By Zara T. Wilkinson
In 2010, while I was a library school student at the University of Pittsburgh, I attended the ALA Annual Conference in Washington, DC. Because I attended the program on-campus and lived in Pittsburgh, Washington, DC was a short road-trip away. Three classmates and I decided to carpool and share a hotel room. We attended meetings that sounded interesting, sat in awe as Toni Morrison gave the keynote, and trawled the exhibit hall for free books, pens, and tote bags.
Annual was an amazing experience – but also overwhelming. There were thousands of librarians, all in one place. There were committees and discussion groups and divisions and roundtables and sections. There were speakers, events, and food.
After attending Annual, the ALA Midwinter Meeting should have been a piece of cake. But, although I had heard that Midwinter would be smaller and more manageable, planning my conference activities made me nervous. Because this time, things were different. This time, I wasn’t a student.
This time, it counted.
In 2012, almost exactly two years after I finished my MLIS, I started my first full-time library job. Less than six months later, before the shiny newness or the imposter syndrome had worn off, I attended Midwinter 2013.

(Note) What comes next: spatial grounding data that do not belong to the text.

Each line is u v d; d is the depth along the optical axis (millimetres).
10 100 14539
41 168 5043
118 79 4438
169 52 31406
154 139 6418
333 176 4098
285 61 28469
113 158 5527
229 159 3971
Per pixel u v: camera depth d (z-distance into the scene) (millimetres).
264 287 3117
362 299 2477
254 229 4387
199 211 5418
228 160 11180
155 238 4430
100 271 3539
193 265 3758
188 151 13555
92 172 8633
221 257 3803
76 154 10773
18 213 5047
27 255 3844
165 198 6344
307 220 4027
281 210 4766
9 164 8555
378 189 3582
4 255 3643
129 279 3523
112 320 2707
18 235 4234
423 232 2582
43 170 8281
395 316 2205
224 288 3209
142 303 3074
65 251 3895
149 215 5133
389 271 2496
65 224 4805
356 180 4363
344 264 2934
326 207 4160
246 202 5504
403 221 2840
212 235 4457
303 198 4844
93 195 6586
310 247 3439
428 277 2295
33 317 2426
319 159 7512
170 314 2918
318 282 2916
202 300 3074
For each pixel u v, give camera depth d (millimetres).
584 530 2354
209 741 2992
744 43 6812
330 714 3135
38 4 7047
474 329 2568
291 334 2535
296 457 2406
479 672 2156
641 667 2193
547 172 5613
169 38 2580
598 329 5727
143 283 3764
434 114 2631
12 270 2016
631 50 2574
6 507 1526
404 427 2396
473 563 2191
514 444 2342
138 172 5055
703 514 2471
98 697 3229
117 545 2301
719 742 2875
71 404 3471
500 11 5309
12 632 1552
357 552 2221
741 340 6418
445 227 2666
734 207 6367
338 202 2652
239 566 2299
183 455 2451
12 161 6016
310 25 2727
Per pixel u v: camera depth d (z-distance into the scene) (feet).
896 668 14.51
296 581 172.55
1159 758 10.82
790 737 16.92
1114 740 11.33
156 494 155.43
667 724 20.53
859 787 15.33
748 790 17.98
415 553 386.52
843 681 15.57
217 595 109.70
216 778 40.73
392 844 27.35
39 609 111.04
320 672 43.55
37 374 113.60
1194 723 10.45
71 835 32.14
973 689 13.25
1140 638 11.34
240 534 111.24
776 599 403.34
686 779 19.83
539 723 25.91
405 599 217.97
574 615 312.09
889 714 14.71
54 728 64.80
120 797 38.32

The most striking difference between attending Annual as a student and Midwinter as a professional was not that other people took me more seriously now that I am a “real” librarian. I can’t say if they do, but I can tell you that at both conferences I experienced nothing but kindness from others. But the truth of the matter is that I took myself more seriously at Midwinter.
That makes sense, I think. Midwinter was, in a sense, my national debut as a professional librarian: my first chance to network, to become involved in ALA committees, and to think about my future scholarship in the field in the form of my own conference posters and presentations. Unlike my student trip to Annual, I knew I couldn’t simply be a spectator. I was fortunate enough to have my employer fund the conference which meant they expected it be beneficial to me, my career, and my library. With that in mind, I set out to make Midwinter the best experience it could be.
First, I made a list of divisions, roundtables, and sections that I might want to get involved with someday. I’m a new librarian, so NMRT made sense. I work in an academic library, so ACRL did too. I am responsible for instruction and collection development in several of the humanities including English Literature, so the ACRL Literatures in English Section seemed like a good fit. On the reference and instruction side, I might understandably want to work with RUSA or LIRT in the future. For every group I listed, I added a session to my schedule. Between business meetings, discussion groups, and socials, this wasn’t at all difficult. My goal was simply to sample as much as I could, so that I would have a better idea of where I might not only fit in but thrive.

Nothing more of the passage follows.